What I've actually claimed is that, for Marx, the "supreme value" is creating and appropriating beauty and truth within relations of mutual recognition (as in the account of how we would produce if we produced as "human beings"). This is Marx's sublation of Hegel's view that the essence of "human being" is "freedom." The difference is that Marx treats the "good" as wholly positive and conceives its realization as a community in which everyone is able to live a "good" life in this positive sense. Like Hegel, he takes a developmental view of "human being" understood in this way; the "good" - "freedom" - requires for its realization a long, difficult process of human development, of "bildung."

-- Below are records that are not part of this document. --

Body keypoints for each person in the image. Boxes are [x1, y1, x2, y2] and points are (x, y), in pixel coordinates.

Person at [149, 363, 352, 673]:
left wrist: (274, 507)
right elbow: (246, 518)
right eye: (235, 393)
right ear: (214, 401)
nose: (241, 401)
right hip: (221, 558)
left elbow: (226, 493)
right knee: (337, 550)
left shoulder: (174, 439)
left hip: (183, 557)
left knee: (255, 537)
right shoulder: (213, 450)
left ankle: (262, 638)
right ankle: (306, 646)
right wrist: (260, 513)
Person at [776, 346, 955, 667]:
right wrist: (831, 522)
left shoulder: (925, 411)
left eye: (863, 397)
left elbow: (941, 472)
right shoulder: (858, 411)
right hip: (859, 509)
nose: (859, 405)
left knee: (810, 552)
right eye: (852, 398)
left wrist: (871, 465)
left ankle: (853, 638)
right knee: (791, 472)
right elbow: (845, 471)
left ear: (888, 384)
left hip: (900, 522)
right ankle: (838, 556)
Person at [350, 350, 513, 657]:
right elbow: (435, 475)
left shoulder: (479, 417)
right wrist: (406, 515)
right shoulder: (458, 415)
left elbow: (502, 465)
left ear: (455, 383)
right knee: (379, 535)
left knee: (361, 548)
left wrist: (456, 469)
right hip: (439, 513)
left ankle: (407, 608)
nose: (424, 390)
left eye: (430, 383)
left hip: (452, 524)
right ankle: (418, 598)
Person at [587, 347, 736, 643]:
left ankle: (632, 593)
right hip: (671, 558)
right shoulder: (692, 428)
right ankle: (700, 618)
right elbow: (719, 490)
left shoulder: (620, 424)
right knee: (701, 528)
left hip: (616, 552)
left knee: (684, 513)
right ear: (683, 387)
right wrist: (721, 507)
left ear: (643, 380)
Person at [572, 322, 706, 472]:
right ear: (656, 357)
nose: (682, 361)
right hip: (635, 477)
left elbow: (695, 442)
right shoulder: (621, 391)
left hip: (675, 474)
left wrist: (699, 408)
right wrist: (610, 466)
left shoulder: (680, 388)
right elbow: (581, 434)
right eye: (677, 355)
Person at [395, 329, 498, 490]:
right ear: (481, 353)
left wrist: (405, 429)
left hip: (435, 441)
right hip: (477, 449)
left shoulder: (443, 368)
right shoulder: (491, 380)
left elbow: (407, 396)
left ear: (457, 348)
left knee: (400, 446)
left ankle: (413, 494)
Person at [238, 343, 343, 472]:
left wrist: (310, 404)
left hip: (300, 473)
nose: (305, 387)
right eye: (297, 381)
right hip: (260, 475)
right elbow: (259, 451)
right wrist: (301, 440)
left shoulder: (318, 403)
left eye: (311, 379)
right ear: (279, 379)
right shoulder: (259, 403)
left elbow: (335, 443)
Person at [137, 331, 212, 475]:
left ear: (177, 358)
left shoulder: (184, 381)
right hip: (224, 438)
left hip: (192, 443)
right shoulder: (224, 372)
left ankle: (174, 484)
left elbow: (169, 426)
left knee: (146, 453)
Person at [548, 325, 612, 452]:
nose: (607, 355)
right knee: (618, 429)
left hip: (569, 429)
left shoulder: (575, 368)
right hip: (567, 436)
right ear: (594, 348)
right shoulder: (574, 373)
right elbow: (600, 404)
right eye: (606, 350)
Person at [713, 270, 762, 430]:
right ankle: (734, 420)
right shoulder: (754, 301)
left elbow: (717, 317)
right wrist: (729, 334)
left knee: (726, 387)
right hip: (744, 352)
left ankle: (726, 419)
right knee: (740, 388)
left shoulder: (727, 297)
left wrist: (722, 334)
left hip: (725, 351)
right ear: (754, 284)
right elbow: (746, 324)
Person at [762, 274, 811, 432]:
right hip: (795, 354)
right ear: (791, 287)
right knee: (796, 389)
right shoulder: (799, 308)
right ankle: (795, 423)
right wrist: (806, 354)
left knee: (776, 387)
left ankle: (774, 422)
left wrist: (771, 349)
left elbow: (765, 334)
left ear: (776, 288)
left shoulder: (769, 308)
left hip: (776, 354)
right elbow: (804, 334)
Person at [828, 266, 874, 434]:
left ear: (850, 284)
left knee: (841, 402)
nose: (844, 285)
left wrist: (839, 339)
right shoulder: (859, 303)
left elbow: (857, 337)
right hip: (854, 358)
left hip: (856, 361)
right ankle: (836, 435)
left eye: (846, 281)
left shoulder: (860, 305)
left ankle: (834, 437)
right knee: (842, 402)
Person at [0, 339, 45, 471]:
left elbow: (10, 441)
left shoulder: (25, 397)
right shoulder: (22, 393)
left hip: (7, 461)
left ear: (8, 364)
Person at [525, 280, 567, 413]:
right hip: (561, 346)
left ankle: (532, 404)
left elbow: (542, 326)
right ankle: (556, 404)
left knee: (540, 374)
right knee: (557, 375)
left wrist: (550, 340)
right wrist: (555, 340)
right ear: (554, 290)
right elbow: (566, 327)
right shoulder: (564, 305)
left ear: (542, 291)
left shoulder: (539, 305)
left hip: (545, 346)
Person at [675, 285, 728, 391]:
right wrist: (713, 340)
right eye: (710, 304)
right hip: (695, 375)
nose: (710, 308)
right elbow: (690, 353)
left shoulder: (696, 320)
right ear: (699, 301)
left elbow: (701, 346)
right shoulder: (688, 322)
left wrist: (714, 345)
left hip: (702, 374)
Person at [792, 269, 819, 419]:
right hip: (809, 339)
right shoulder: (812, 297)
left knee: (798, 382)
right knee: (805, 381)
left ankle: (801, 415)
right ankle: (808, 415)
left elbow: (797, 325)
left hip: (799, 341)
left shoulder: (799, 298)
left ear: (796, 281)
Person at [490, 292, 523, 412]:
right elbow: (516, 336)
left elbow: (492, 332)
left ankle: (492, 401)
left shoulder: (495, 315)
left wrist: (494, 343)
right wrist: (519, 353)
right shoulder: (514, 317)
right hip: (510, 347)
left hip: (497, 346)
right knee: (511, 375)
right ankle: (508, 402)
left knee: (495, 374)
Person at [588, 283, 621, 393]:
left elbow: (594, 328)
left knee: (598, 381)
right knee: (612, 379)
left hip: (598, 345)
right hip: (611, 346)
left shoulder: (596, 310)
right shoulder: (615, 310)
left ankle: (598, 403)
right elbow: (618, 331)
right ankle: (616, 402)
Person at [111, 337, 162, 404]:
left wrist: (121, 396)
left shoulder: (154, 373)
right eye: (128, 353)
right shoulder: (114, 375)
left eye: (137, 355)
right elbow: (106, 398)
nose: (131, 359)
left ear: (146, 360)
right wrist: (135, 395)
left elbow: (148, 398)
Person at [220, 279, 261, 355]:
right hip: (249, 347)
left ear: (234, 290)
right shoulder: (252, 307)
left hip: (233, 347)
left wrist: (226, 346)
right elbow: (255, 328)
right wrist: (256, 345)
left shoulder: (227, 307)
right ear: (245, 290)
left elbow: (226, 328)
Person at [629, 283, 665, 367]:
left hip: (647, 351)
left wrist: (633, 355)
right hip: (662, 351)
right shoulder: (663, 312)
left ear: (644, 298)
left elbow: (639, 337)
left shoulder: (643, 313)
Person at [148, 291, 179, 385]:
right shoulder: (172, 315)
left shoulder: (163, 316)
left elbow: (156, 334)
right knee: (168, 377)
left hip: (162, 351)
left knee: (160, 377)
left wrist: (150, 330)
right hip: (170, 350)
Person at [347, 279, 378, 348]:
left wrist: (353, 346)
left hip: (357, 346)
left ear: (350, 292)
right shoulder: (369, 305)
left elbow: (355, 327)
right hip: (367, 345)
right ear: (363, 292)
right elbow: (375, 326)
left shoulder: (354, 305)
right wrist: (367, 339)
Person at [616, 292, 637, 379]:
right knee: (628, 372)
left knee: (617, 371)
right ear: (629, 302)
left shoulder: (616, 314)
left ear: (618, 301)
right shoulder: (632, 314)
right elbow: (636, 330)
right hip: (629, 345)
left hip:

"That man is free by Nature is quite correct in one sense; viz., that he is so according to the Idea of Humanity; but we imply thereby that he is such only in virtue of his destiny - that he has an undeveloped power to become such; for the "Nature" of an object is exactly synonymous with its "Idea". ... Freedom as the ideal of that which is original and natural, does not exist as original and natural. Rather must it be first sought out and won; and that by an incalculable medial discipline of the intellectual and moral powers. ... To the Ideal of Freedom, Law and Morality are indispensably requisite; and they are in and for themselves, universal existences, objects and aims; which are discovered only by the activity of thought, separating itself from the merely sensuous, and developing itself, in opposition thereto; and which must on the other hand, be introduced into and incorporated with the originally sensuous will, and that contrarily to its natural inclination." (Hegel, Philosophy of History, pp. 40-1)

Marx's view of this process is inconsistent with "retributivism as a theory of punishment."